These are possibly modifications of some kind, or errors in the tool used to create the LNK files (for an example of such a tool, go here). Either way, could these be considered 'tool marks' that could be used to track LNK files being deployed across campaigns?
Am I suggesting that everyone, every examiner needs to be proficient at coding and knowledgeable of file formats? No, not at all. In this blog post, I'm simply elaborating on a previous response, and illustrating how having an understanding of coding can be helpful.
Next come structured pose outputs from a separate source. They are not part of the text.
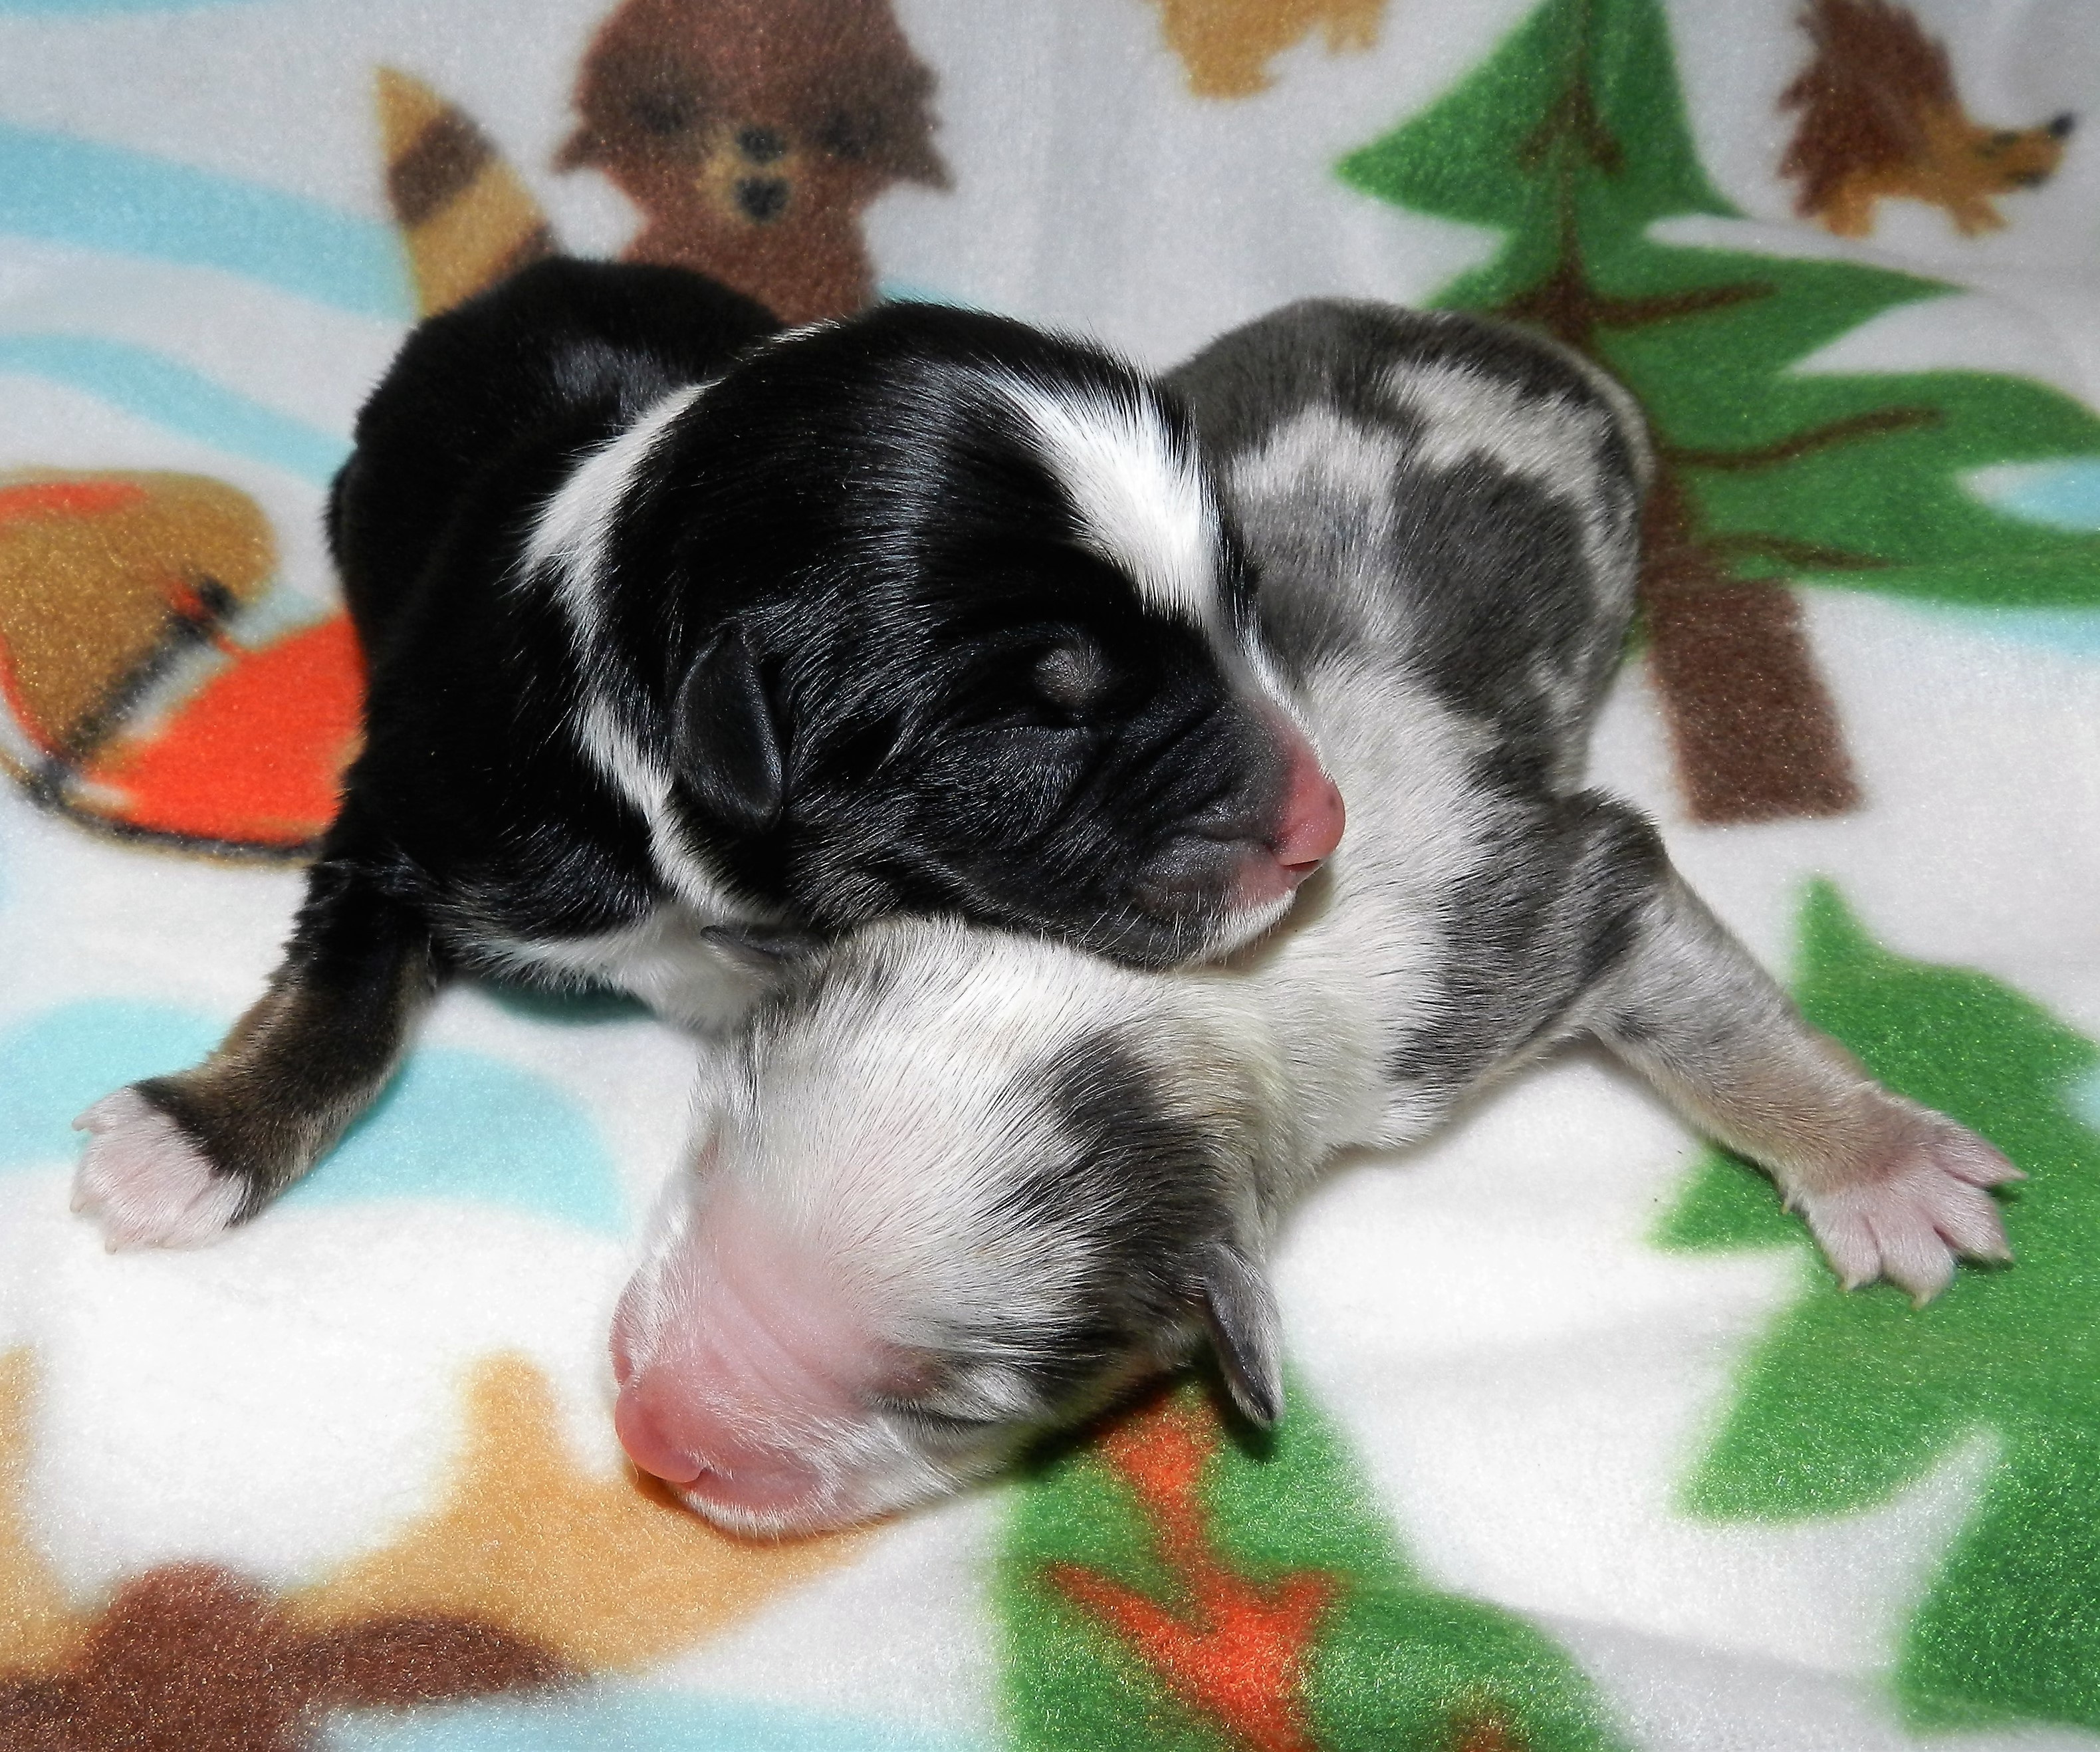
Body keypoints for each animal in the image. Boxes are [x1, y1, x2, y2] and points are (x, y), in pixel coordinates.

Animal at [71, 258, 1343, 1249]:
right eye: (1050, 713)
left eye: (1244, 604)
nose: (1320, 826)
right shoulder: (413, 803)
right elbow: (345, 989)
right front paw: (190, 1141)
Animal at [607, 299, 2021, 1535]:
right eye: (704, 1152)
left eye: (952, 1408)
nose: (650, 1438)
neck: (1156, 991)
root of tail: (1498, 334)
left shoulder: (1514, 921)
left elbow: (1693, 997)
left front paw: (1875, 1164)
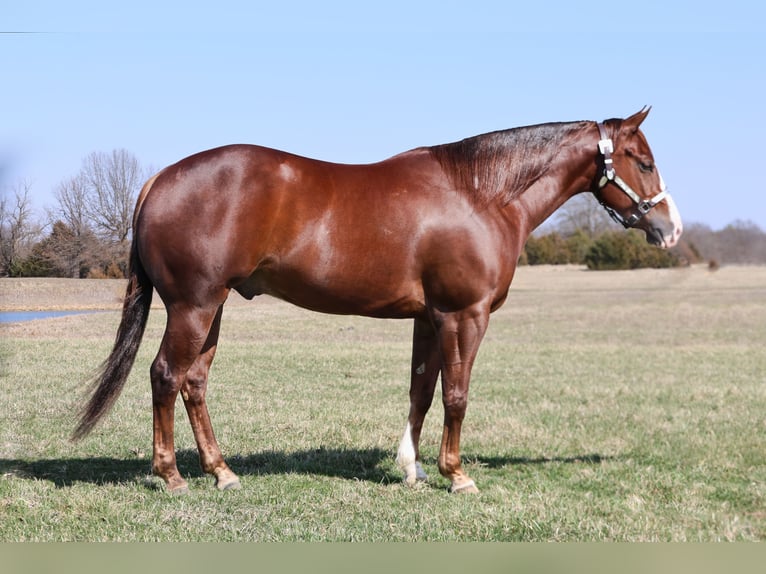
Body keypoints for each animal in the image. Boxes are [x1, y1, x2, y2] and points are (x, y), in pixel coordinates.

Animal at [72, 108, 684, 496]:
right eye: (642, 160)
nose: (670, 228)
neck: (480, 195)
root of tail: (158, 179)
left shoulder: (429, 318)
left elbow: (421, 391)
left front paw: (412, 468)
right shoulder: (465, 315)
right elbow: (457, 395)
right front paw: (456, 475)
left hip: (212, 307)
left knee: (194, 382)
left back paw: (221, 472)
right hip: (193, 306)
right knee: (165, 375)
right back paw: (171, 476)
Other examples of how coding in DFIR is useful include not just being able to automate significant portions of your workflow, but also being able to understand what an attacker may have been trying to achieve. I've engaged in a number of IR engagements over the years where attackers have left batch files or Visual Basic scripts behind, and for the most part, they were easy to understand, and very useful. However, every now and then, there would be a relatively un- or under-used command that required some research, or something "new".
Another example is decoding weaponized MSWord documents. Not long ago, I unraveled a macro embedded in an MSWord document, and having some ability to code not only helped me do the unraveling, but also helped me see what was actually being done. The macro had multiple layers of obfuscation, including base64 encoding, character encoding (i.e., using the character number from an ASCII table instead of the character itself, and decoding via chr()...), as well as a few other tricks. At one point, there was even a base64-encoded string embedded within a script that was, itself, base64 encoded.
So, in summary, having some capability to code, at some level, is extremely valuable within the DFIR community...that, or knowing someone. In fact, having someone (or a few someones) you can go to for assistance is just helpful all around.